The LaTeX output displays the header as follows:

## Group rows

### Add a labeling row

We can use the `pack_rows()`

function to insert labeling rows and group variables into categories. In our case, we have three categories: Building Class, Age and Stories.

Within `pack_rows()`

, we provide the category name along with the first and last row numbers for the variables that belong to that category. Additionally, we can specify the formatting for the category name, such as printing it in italic text instead of bold.

### Indent subgroups

To indicate that Energystar and LEED are subgroups of the variable Green rating (row 1), we can use the `add_intent()`

function.
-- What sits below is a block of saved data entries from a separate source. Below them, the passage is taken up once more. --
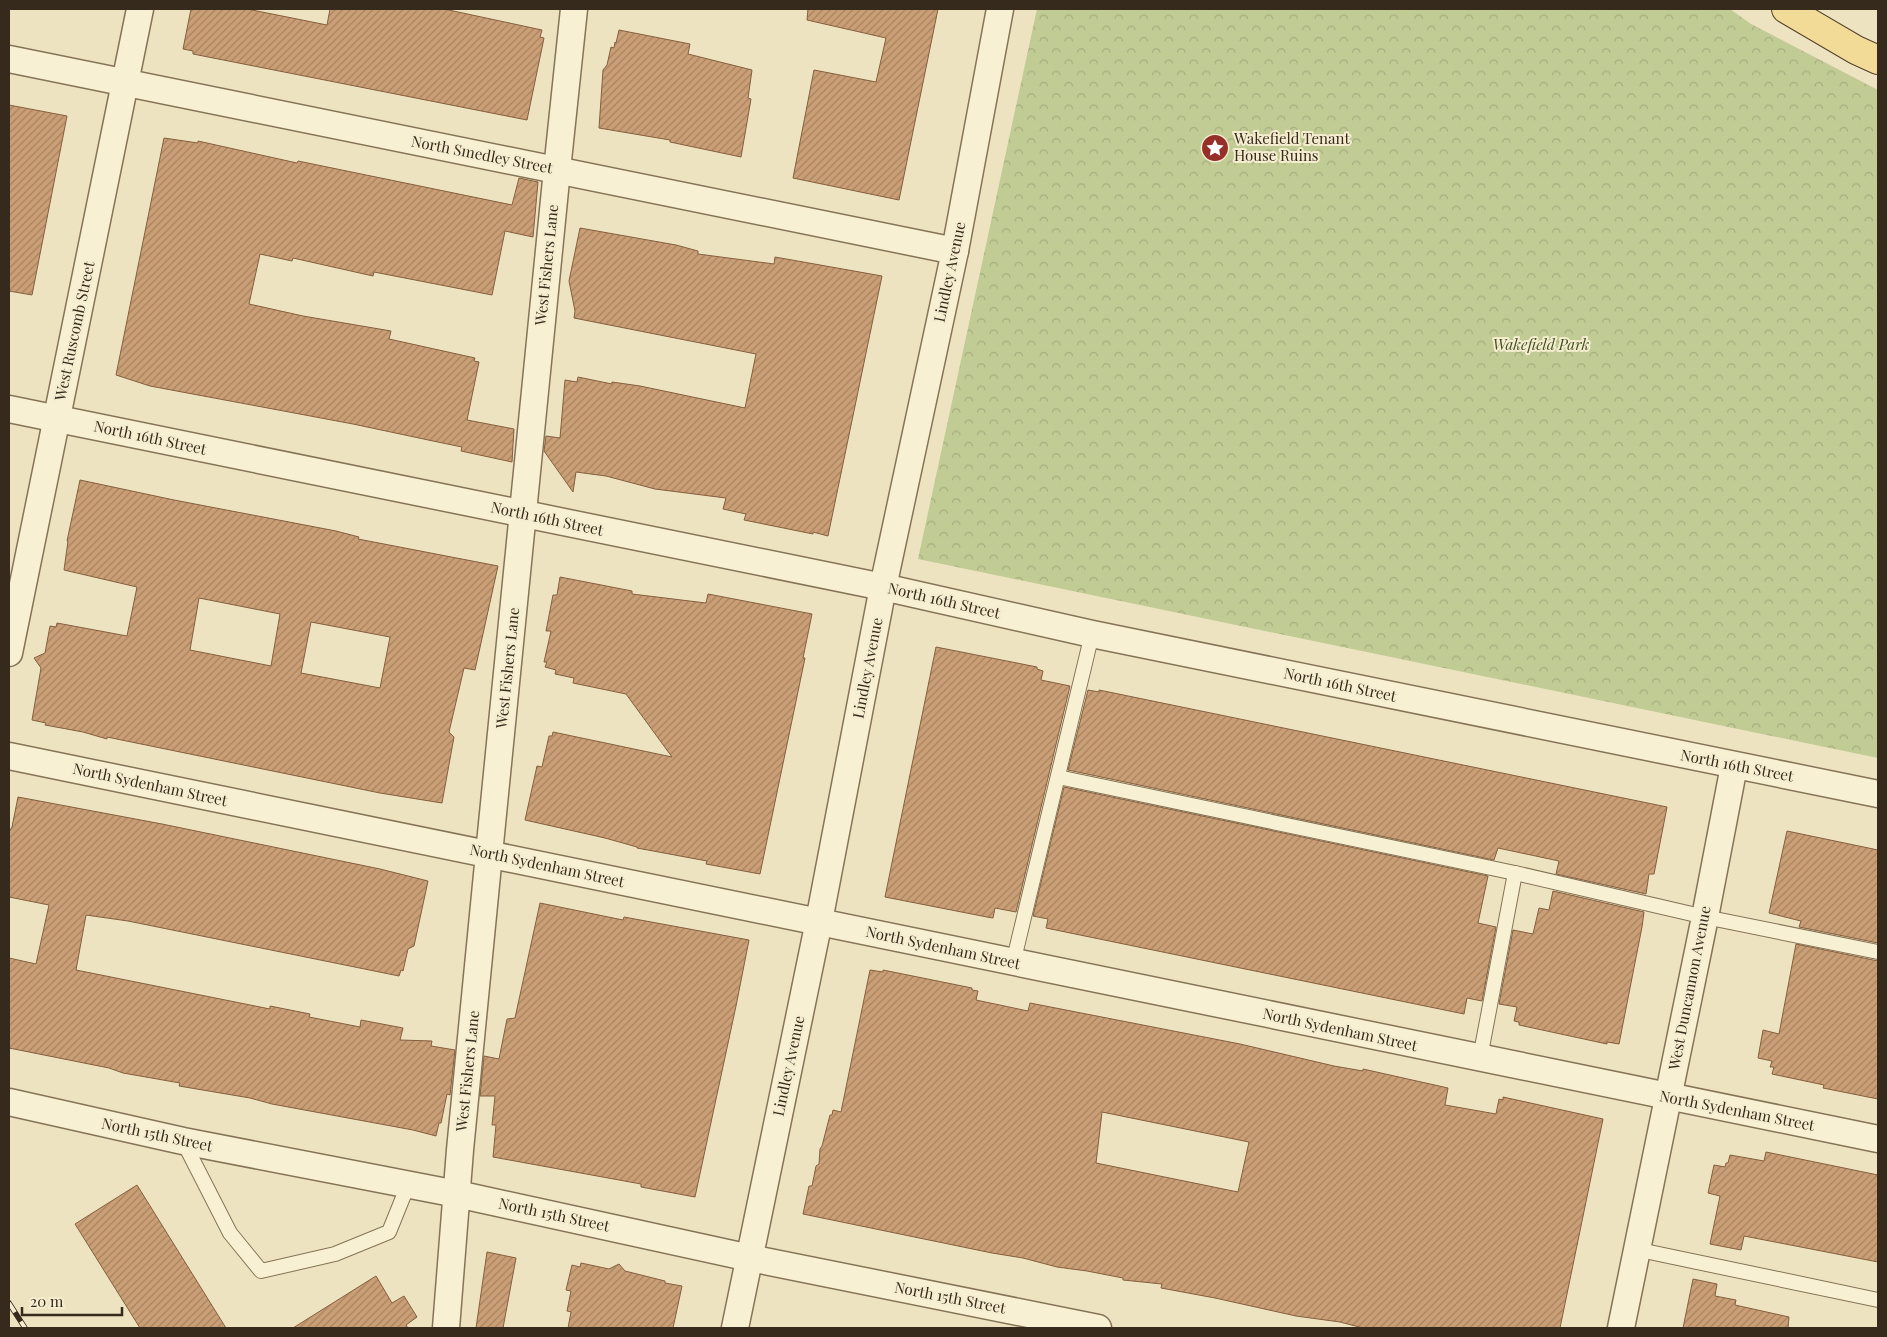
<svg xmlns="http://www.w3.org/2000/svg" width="1887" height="1337" font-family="'Playfair Display',serif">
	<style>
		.forest { fill: url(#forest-crowns) }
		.building { fill: url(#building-hatch); stroke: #855f3e; fill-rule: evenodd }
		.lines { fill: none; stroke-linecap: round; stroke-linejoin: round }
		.lane-casing { stroke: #867458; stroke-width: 16 }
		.street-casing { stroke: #867458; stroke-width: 29 }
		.primary-casing { stroke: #54412c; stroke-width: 30 }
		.lane { stroke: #f8f0d3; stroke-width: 14 }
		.street { stroke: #f8f0d3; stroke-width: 26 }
		.primary { stroke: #f1db97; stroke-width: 28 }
		.rail-casing { stroke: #362a1c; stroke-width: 5.5 }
		.rail { stroke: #f5edcf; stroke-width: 4; stroke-dasharray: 11; stroke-linecap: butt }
		.labels { text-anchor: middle; stroke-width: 4; stroke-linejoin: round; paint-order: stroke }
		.poi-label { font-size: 15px; fill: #362a1c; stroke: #f5edcf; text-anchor: start }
		.street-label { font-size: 15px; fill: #362a1c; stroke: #f5edcf }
		.park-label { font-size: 15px; font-style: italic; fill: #435223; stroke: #f5edcf }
	</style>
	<defs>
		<pattern id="forest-crowns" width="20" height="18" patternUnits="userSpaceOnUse" patternTransform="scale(1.25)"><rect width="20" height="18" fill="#c1cb94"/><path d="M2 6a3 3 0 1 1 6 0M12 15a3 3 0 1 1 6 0" fill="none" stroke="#a6ae7f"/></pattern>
		<pattern id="building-hatch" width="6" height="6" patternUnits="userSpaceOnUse" patternTransform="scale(1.25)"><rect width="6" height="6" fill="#cb9f76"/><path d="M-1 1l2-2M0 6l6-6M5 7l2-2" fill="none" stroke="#a68260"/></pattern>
	</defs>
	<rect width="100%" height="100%" fill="#ede3c0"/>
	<polygon class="forest" points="1037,9 1730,9 1751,24 1878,90 1878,758 918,559"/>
	<g class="building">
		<polygon points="191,9 247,9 327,25 330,9 444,9 542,30 540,37 544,38 527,120 193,54 193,51 183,49"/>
		<polygon points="808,9 938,9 899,200 793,178 814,70 876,82 886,38 807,20"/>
		<polygon points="619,30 690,44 688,54 752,70 748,98 751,99 741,157 670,142 670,140 599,128 603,70 607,65 611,47 614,48 615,42 616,43"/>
		<polygon points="9,105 67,116 32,295 9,291"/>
		<polygon points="164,138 198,143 198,141 297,163 298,161 512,205 519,178 538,182 533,237 505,231 492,295 374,272 373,276 293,258 292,261 260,254 249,304 303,316 391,331 389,339 475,358 474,361 479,362 467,420 514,429 512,462 461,451 462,447 433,441 353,424 150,386 116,375"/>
		<polygon points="580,228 676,245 698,251 698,254 774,264 775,257 882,276 828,536 813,532 813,534 744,520 746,514 723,509 726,498 655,489 606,476 576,472 573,492 544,451 546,436 560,438 565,380 577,382 578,377 612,384 612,382 640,386 745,408 756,354 574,318 575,311 569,281"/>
		<path d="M80 480 174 500 336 531 359 537 358 539 498 566 475 670 464 668 449 732 454 737 442 803 380 793 107 737V739L83 732 45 725 46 723 32 720 41 668 34 658 45 653 50 626 56 627 57 623 127 636 137 587 64 570 68 541H67ZM199 598 280 614 271 666 190 650ZM311 622 390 637 380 688 301 673Z"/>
		<polygon points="560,577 632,591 632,594 706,603 708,594 812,614 803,658 805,658 760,874 706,864 707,861 637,848 637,847 605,838 525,820 537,766 542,767 549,736 552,736 553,732 672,757 626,694 573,683 574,678 555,674 556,670 545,667 547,662 544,662 551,631 546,631 553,595 557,595"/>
		<polygon points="936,647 1037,667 1037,669 1043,671 1041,680 1070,686 1016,912 995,908 993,918 987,917 885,897"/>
		<polygon points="1088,690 1099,692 1099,690 1667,807 1654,874 1649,874 1646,894 1556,874 1559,861 1498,848 1494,860 1068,770"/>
		<polygon points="1064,787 1488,876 1478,923 1496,927 1482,1001 1467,998 1464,1014 1046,928 1048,919 1033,916"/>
		<polygon points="18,797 162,824 380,869 428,881 414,946 408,949 403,971 401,970 399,976 128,921 86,915 76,970 270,1009 270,1006 310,1014 309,1017 360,1027 361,1020 403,1028 400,1040 432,1041 431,1046 455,1050 450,1095 447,1094 441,1123 439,1123 436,1136 413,1130 272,1104 250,1098 179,1086 180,1083 123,1073 109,1068 9,1048 9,958 36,964 49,905 9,897 9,832 12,827"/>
		<polygon points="1787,831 1878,850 1878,943 1799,927 1801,921 1769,913"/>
		<polygon points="1553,891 1644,912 1642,927 1619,1044 1607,1042 1607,1044 1519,1025 1519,1022 1514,1021 1517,1007 1499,1004 1513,930 1533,934 1539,908 1549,910"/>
		<polygon points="540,903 623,920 624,917 749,940 736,1006 695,1197 641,1187 641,1184 493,1157 496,1125 492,1125 495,1096 480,1096 484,1056 499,1059 507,1019 515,1018"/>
		<polygon points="1796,944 1878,961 1878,1099 1823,1088 1824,1085 1772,1074 1774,1067 1770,1067 1772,1061 1758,1058 1763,1030 1779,1034"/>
		<path d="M870 970 883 972V970L972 988V990L978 991 976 1000 1028 1011 1030 1003 1240 1044 1334 1066 1363 1071V1069L1448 1088 1445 1105 1496 1114 1499 1099 1503 1100V1097L1603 1119 1560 1328H1363L1340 1322 1296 1316 1215 1298 1161 1288 1162 1284 1123 1280V1278L1087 1271 1057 1267 1023 1258 992 1253 803 1214 809 1186H812L816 1166 819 1164 820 1149 822 1146 830 1115H832L833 1110 841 1112ZM1102 1112 1249 1142 1238 1192 1096 1163Z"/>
		<polygon points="1766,1152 1878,1175 1878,1262 1744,1236 1741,1250 1710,1244 1720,1196 1708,1193 1714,1165 1725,1167 1726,1163 1728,1163 1730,1155 1764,1161"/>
		<polygon points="137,1185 226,1328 140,1328 75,1224"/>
		<polygon points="487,1252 516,1258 503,1328 476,1328"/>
		<polygon points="581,1263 609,1269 619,1264 625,1271 665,1281 665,1283 682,1286 673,1328 568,1328 571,1312 567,1311 571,1291 566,1290 572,1265 580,1267"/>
		<polygon points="376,1276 392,1303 404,1296 417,1317 406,1325 408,1328 293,1328"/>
		<polygon points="1693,1279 1717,1284 1715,1296 1736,1300 1735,1305 1789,1317 1788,1328 1683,1328"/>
	</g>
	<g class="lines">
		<g class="lane-casing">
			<g id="lane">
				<polyline points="1058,777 1515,873 1705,917 1878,952"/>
				<polyline points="1013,963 1092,634"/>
				<polyline points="1480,1058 1515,873"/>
				<polyline points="183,1141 230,1233 261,1271 335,1254 389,1232 408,1185"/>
				<polyline points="1635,1249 1878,1300"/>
			</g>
		</g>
		<g class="street-casing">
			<g id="street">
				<polyline points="9,59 955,251"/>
				<polyline points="9,409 883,587 1092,634 1878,794"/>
				<polyline points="9,653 140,9"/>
				<polyline points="9,756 1878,1139"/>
				<polyline points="9,1102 183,1141 457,1194 750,1258 1098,1328"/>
				<polyline points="446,1328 460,1150 489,854 557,170 574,9"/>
				<polyline points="735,1328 819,921 883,587 955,251 1000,9"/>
				<polyline points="1621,1328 1705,917 1734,766"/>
			</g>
		</g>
		<g class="primary-casing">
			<polyline id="primary" points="1786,9 1856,50 1878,60"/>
		</g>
		<use href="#lane" class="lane"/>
		<use href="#street" class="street"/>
		<use href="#primary" class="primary"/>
		<g class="rail-casing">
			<polyline id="rail" points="9,1303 25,1328"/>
		</g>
		<use href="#rail" class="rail"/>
	</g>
	<defs>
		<g id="sight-disc" transform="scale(1.4375)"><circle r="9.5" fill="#952f28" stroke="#f5edcf"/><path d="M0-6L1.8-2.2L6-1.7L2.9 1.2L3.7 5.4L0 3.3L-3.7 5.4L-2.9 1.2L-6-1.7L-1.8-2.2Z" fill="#fff"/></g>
	</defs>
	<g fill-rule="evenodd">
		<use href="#sight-disc" x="1215" y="148"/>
	</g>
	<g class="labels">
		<g class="poi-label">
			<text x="1234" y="144">Wakefield Tenant<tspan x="1234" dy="17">House Ruins</tspan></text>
		</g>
		<g class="street-label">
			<text transform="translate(482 155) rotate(11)" y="5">North Smedley Street</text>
			<text transform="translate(547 265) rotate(-84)" y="5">West Fishers Lane</text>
			<text transform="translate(950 272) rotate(-78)" y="5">Lindley Avenue</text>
			<text transform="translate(75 331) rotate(-78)" y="5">West Ruscomb Street</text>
			<text transform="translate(150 438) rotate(12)" y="5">North 16th Street</text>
			<text transform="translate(547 519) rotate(12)" y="5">North 16th Street</text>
			<text transform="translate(944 601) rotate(13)" y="5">North 16th Street</text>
			<text transform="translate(508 668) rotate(-84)" y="5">West Fishers Lane</text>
			<text transform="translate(868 668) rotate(-79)" y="5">Lindley Avenue</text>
			<text transform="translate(1340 685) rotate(12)" y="5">North 16th Street</text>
			<text transform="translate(1737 766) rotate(11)" y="5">North 16th Street</text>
			<text transform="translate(150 785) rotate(12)" y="5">North Sydenham Street</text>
			<text transform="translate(547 866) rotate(12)" y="5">North Sydenham Street</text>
			<text transform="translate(943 948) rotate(12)" y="5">North Sydenham Street</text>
			<text transform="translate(1690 988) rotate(-79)" y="5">West Duncannon Avenue</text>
			<text transform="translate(1340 1030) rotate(12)" y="5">North Sydenham Street</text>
			<text transform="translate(789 1066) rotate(-78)" y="5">Lindley Avenue</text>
			<text transform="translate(468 1071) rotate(-84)" y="5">West Fishers Lane</text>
			<text transform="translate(1737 1111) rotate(11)" y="5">North Sydenham Street</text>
			<text transform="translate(157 1135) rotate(12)" y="5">North 15th Street</text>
			<text transform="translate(554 1215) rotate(12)" y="5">North 15th Street</text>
			<text transform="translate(950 1298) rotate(11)" y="5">North 15th Street</text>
		</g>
		<g class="park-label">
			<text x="1541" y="350">Wakefield Park</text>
		</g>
	</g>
	<rect width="1887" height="1337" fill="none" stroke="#362a1c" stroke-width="20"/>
	<path d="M22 1307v8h100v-8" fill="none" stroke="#362a1c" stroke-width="2.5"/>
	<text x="30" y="1307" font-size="15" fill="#362a1c" stroke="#f5edcf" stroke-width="4" paint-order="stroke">20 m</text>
</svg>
This function allows us to indent specific rows.

```
msummary(models,
vcov = "HC1",
fmt = 3,
estimate = "{estimate}",
statistic = "[{std.error}]",
coef_map = cm2,
gof_omit = 'AIC|BIC|RMSE|Within|FE',
gof_map = gm2,
add_rows = rows,
align="lccccc",
output = "latex",
escape = FALSE
) %>%
pack_rows("Building Class:", 11, 13, italic = TRUE, bold = FALSE) %>%
pack_rows("Age:", 17, 24, italic = TRUE, bold = FALSE) %>%
pack_rows("Stories:", 27, 30, italic = TRUE, bold = FALSE) %>%
add_indent(3) %>%
add_indent(5) %>%
row_spec(34, extra_latex_after = "\\midrule") %>%
cat(., file = "my_table.tex")
```

The `kableExtra`

package provides powerful tools for creating attractive and publication-ready tables in R. By combining it with the `modelsummary`

package, we can generate informative and visually appealing regression tables for our research papers or reports.

This example shows how to use some `kableExtra`

functions to improve a standard `modelsummary`

table and have it outputted in LaTex format. The functions covered include how export the table in LaTeX format, specify column alignment, add fixed effect rows, add a header, and group rows.